Au moment où il allait s’engager sur ce pont, un être se dressa devant lui : « Halte ! » Cet être qui lui barrait le passage avait des yeux rouges d’où sortaient des étincelles de feu, un sourire malin et deux cornes sortant de son front couvert de poils. Il comprit que c’était le diable. « Halte ! », répéta le diable, « J’ai un contrat à te proposer : tu ne sais pas ce que sera ta vie au-delà de ce pont. Mais, moi, je te promets que tu seras riche, que tu auras tous les honneurs, que tu seras aimé par qui tu voudras et admiré pour la vivacité de ton esprit. Mais pour obtenir tout cela, tu dois accepter de me donner ton âme. Quand la fin de ta vie sera venue, je viendrai la chercher. Avant d’avancer, tu dois choisir ».

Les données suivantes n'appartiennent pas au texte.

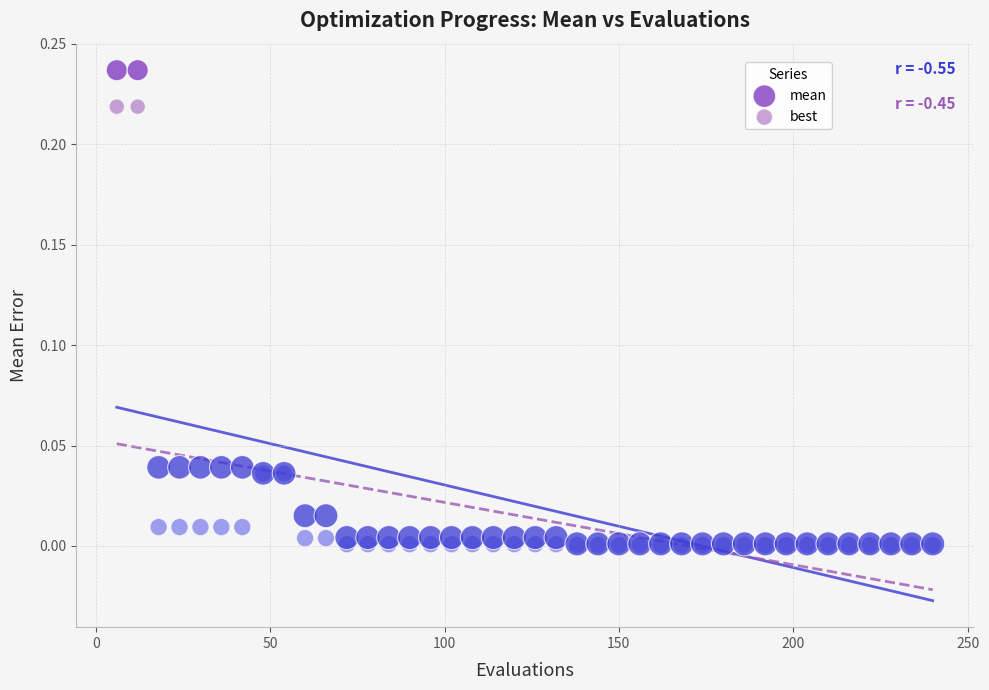

What are all the series names shown in the legend?

mean, best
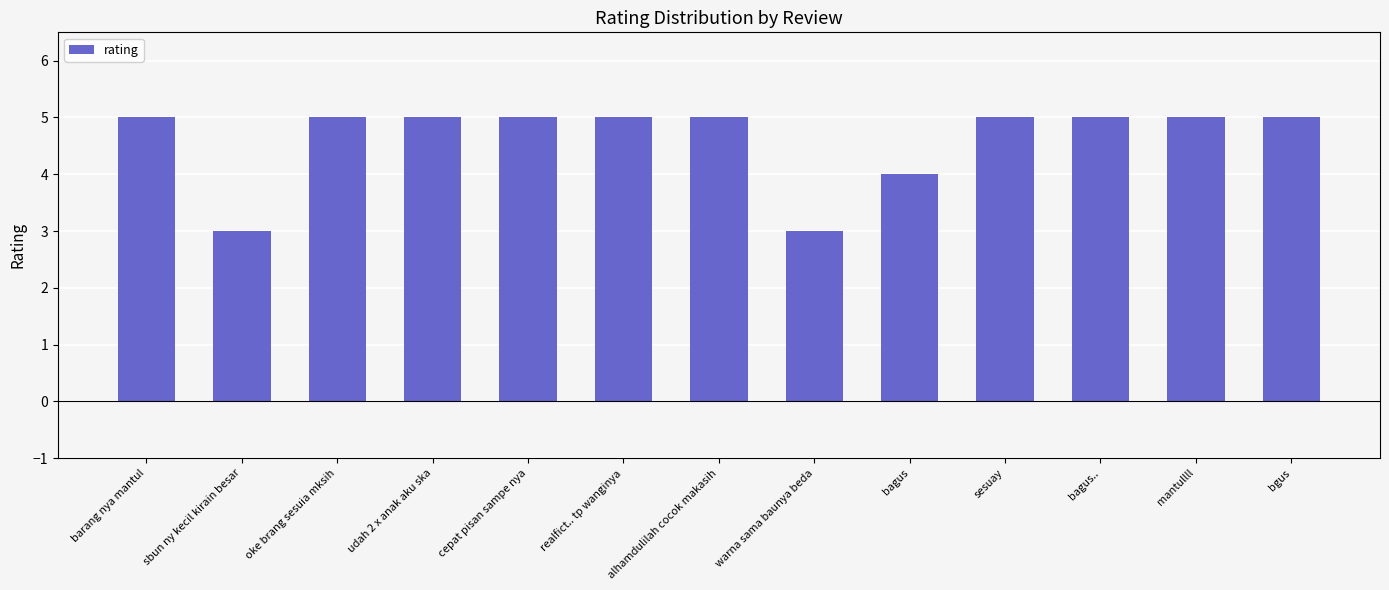

The value at warna sama baunya beda is 3. True or false?

True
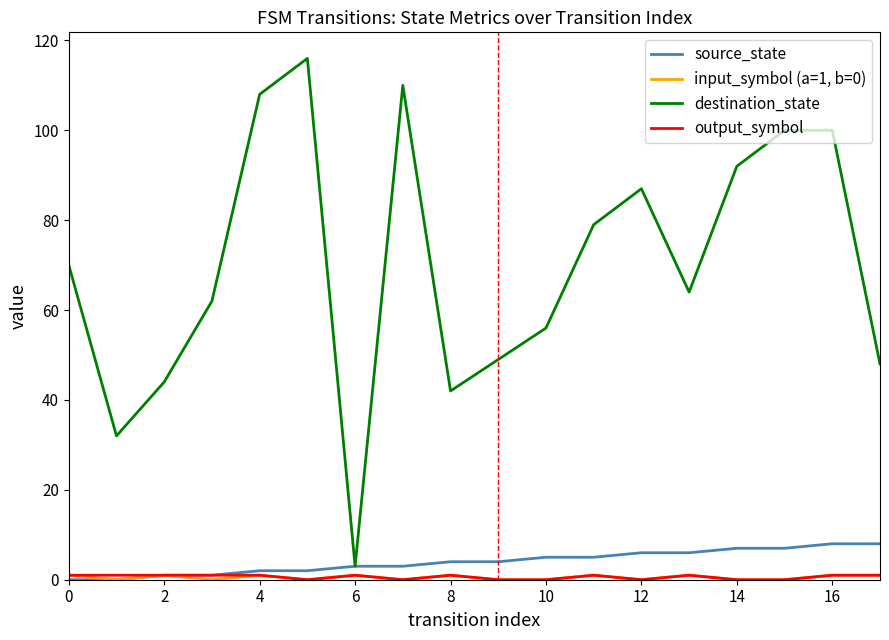

Which series has the largest total across all categories?

destination_state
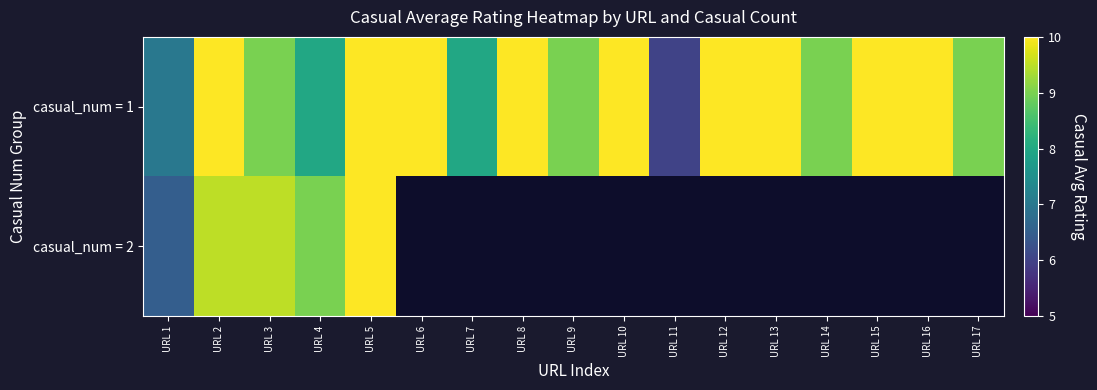

Where is casual_num = 1 nearest to the value 7?

URL 1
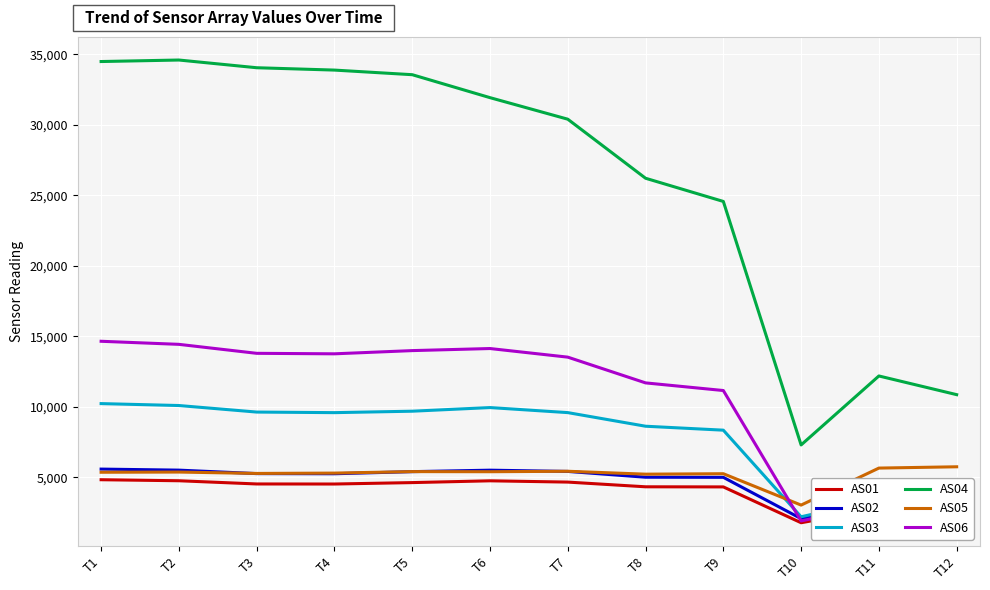

True or false: AS03 and AS04 cross at least once.

False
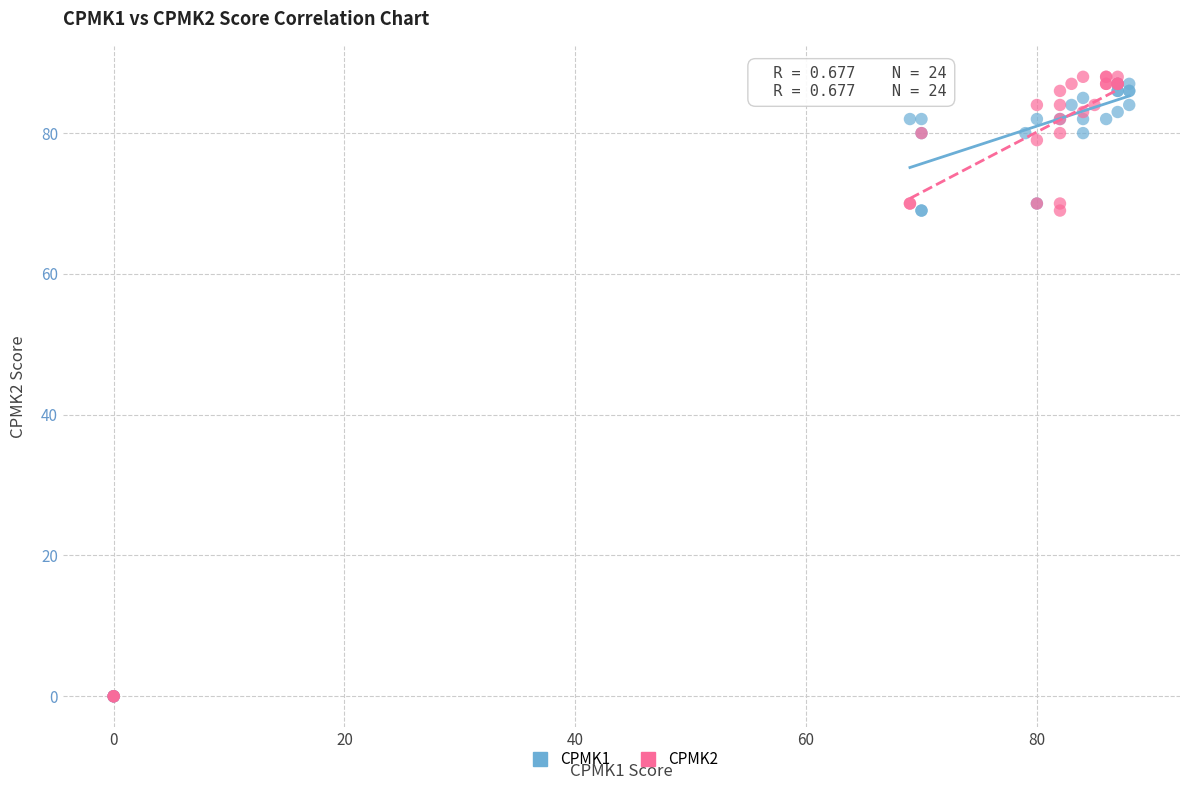

What are all the series names shown in the legend?

CPMK1, CPMK2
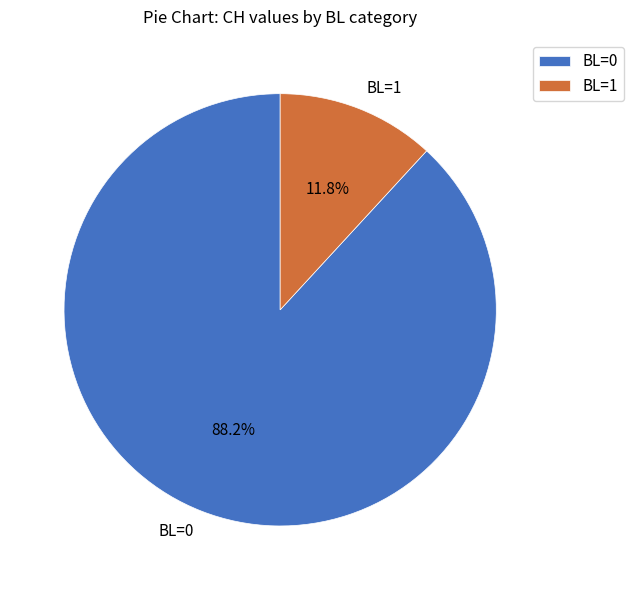

What is the smallest slice in the pie chart?

BL=1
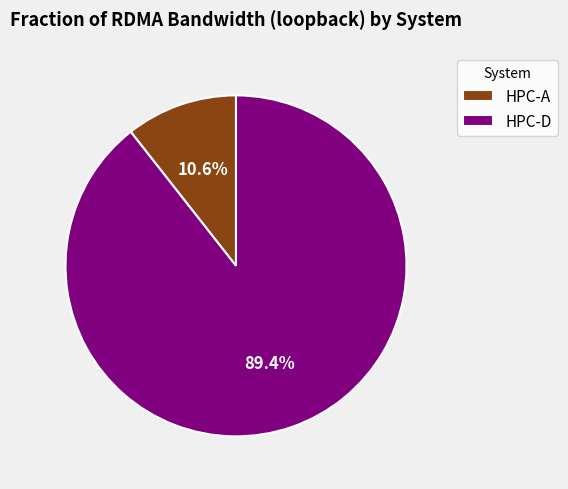

Count the number of slices in the pie.

2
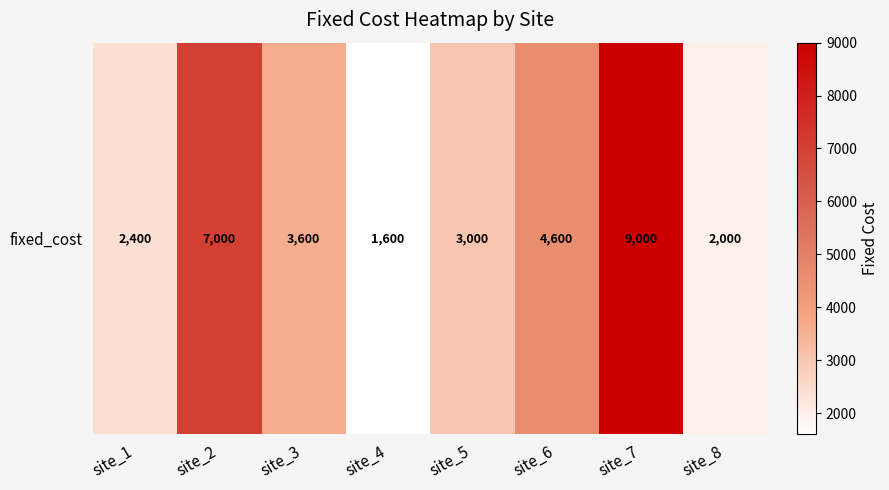

What is the sum of all values?

33200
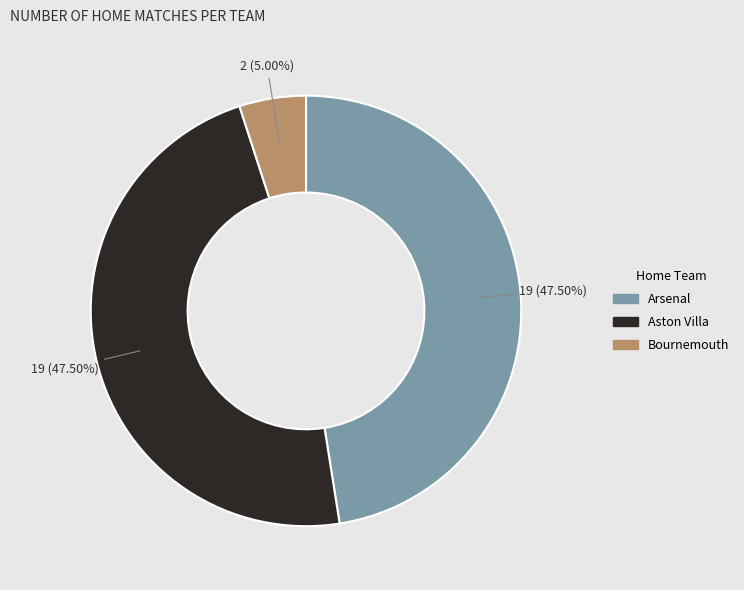

Is Aston Villa the majority of the pie?

No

L’histoire ne dit pas si l’intrépide voyageur accepta ou pas de donner son âme au diable… « Et vous, les enfants, que choisiriez-vous ? ». Pour l’enfant de sept ans que j’étais alors, c’était un profond questionnement… Ce conte pour enfants était transmis de génération en génération dans des coins reculés de la campagne où le mythe de Faust1 était inconnu. Il symbolise le questionnement fondamental de l’être qui prépare la première initiation. Va-t-il choisir les biens matériels et les honneurs personnels de ce monde ? Ou bien va-t-il ignorer ce marché de dupes puisque dans sa conscience éveillée il sait maintenant qu’il est une âme, et que cette part spirituelle en lui est inaliénable ?

1 Le mythe de Faust remonterait au XVIe siècle. Selon le mythe, Faust est déçu par la vie et avide de pouvoirs. Il décide de vendre son âme au diable. En échange il recevra tout ce qu’il réclamera durant douze années. Les douze années passées, il prend peur et tente de se repentir, mais en vain. Le diable réclame son dû.